The new museum opened May 19 at an official state ceremony marking the first official Herzl Day in Israel. At schools and military bases throughout the country, students and soldiers took time out to study Herzl’s vision.

A special session of Knesset was scheduled for Tuesday to mark the occasion.

“Herzl was a man who knew how to take history by its horns,” Israeli President Moshe Katsav said at the state ceremony. “It’s amazing how he succeeded in beginning to turn the wheels of the Jewish world in order to achieve what he did.”

It has been more than 100 years since the death of Herzl, the bearded visionary who said, “If you will it, it’s no dream.”

There now is a Jewish state whose creation he helped midwife. But for many in Israel, especially the young, he has fallen off the radar of national consciousness.

“For years he has been forgotten, but it’s time to remember him again,” museum director Monica Zelingher said. “He said things over 100 years ago that are still very relevant today.”

Herzl spoke of a utopia, a country that would inspire the world. In Herzl’s vision, the state of the Jews would be a just society.

In that Jewish state, Arabs and Jews would coexist as equals. He saw the country as secular in nature and wrote of a division between religion and politics.

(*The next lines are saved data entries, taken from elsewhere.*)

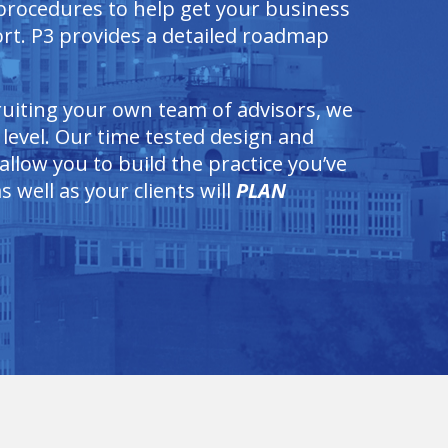
 procedures to help get your business
rt. P3 provides a detailed roadmap
cruiting your own team of advisors, we
 level. Our time tested design and
llow you to build the practice you’ve
 well as your clients will
PLAN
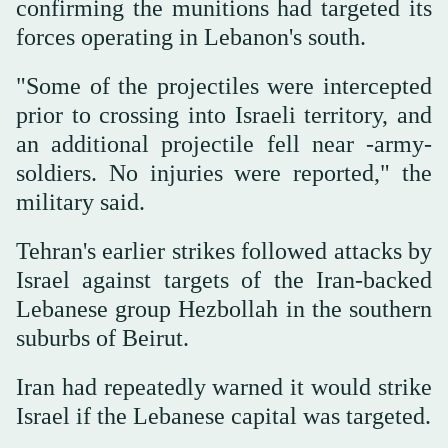
confirming the munitions had targeted its
forces operating in Lebanon's south.
"Some of the projectiles were intercepted
prior to crossing into Israeli territory, and
an additional projectile fell near -army-
soldiers. No injuries were reported," the
military said.
Tehran's earlier strikes followed attacks by
Israel against targets of the Iran-backed
Lebanese group Hezbollah in the southern
suburbs of Beirut.
Iran had repeatedly warned it would strike
Israel if the Lebanese capital was targeted.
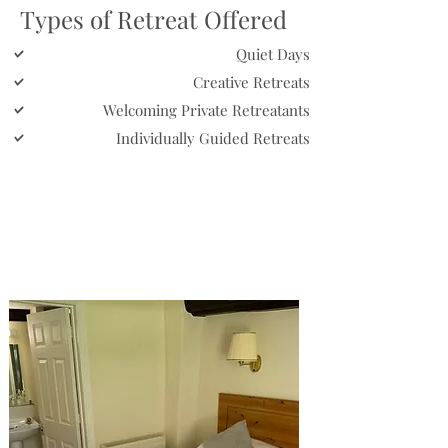
Types of Retreat Offered
Quiet Days
Creative Retreats
Welcoming Private Retreatants
Individually Guided Retreats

The museum does not deal with the question of what Herzl might have made of the rise of religious Zionism.

According to Israel Bar Tal, a professor of Jewish history at Hebrew University who teaches and lectures on Herzl and oversees the history curriculum for the Israeli public school system, Herzl’s writings and visions can be used as a launching pad for discussing what Israel has become and what its citizens can do to make it a better place.

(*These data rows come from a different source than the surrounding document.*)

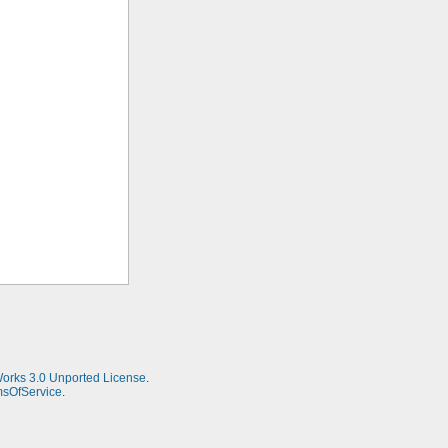
Works 3.0 Unported License
.
msOfService
.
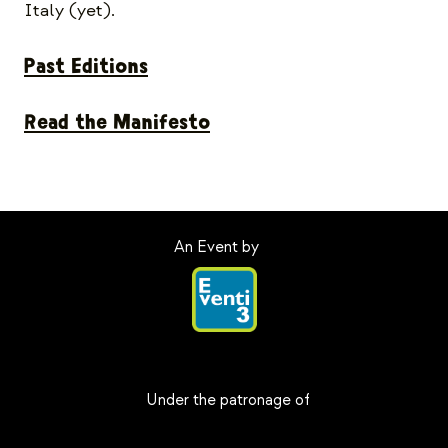
Italy (yet).
Past Editions
Read the Manifesto
An Event by
Under the patronage of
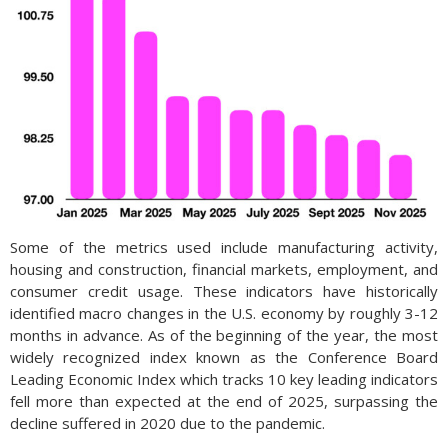
Some of the metrics used include manufacturing activity,
housing and construction, financial markets, employment, and
consumer credit usage. These indicators have historically
identified macro changes in the U.S. economy by roughly 3-12
months in advance. As of the beginning of the year, the most
widely recognized index known as the Conference Board
Leading Economic Index which tracks 10 key leading indicators
fell more than expected at the end of 2025, surpassing the
decline suffered in 2020 due to the pandemic.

“One of the things I have learned from Herzl is that there is not one thing called Zionism,” Bar Tal said.

The view of Herzl in Israel today is mixed. On the one hand, he seems to have been a naive, Eurocentric intellectual who imagined a country where there would be no need for an army, where local Arabs would greet new Jewish arrivals joyfully and where the national tongue would be German.

On the other hand, Herzl was a visionary who foresaw that the sleepy fishing village of Haifa would become a major port city, who understood the role technology would play in the modern world and who envisioned the Jewish people creating a new society in their ancient homeland.

Hebrew University historian Rachel Elbuiam Dror says that in official Israeli circles, Herzl remains what she calls “the Zionist icon” — the man who helped create the Jewish state. But younger people, expressing themselves in music, film and popular culture, challenge that image: They are unwilling to put Herzl on a pedestal, above reproach or question.

In a popular song by the Israeli rap group Dag Nachash, “The Zionist hip-hop,” the lead singer imagines confronting Herzl. He tells Herzl of “all the details of the cruel and tough reality of Israel/I told him of the traffic accidents/And I told him about the handicapped people on strike/And I told him about the quarter-million unemployed/And I told him about the corrupt politicians/Herzl did not respond, only smiled widely putting his hand into his pocket/I tried to tell him there’s no peace and there is no security and that I’m fed up of living in constant fear/Herzl put a tablet on my tongue and said ‘If you swallow it, it won’t be a dream.’ “

The new generation of historians also is reassessing the father of modern Zionism.

“Historians of the Zionist movement and modern Jewish history very much guarded the personality of Herzl as the father of the nation,” Elbuaim Dror said. “But now there is new research that looks at Herzl — what kind of person he was, how he behaved, where he made mistakes, and whether or not he could have done better.”

David Breakstone, head of the WZO’s department for Zionist activities, said that the Herzl museum is supposed to challenge visitors, especially Israeli schoolchildren and soldiers.

He said he hopes the museum shows that “Herzl brought us so far.” But the exhibit is also meant as a challenge to its visitors: “Now it’s 2005,” the museum is telling its visitors, Breakstone said. “What is your role?”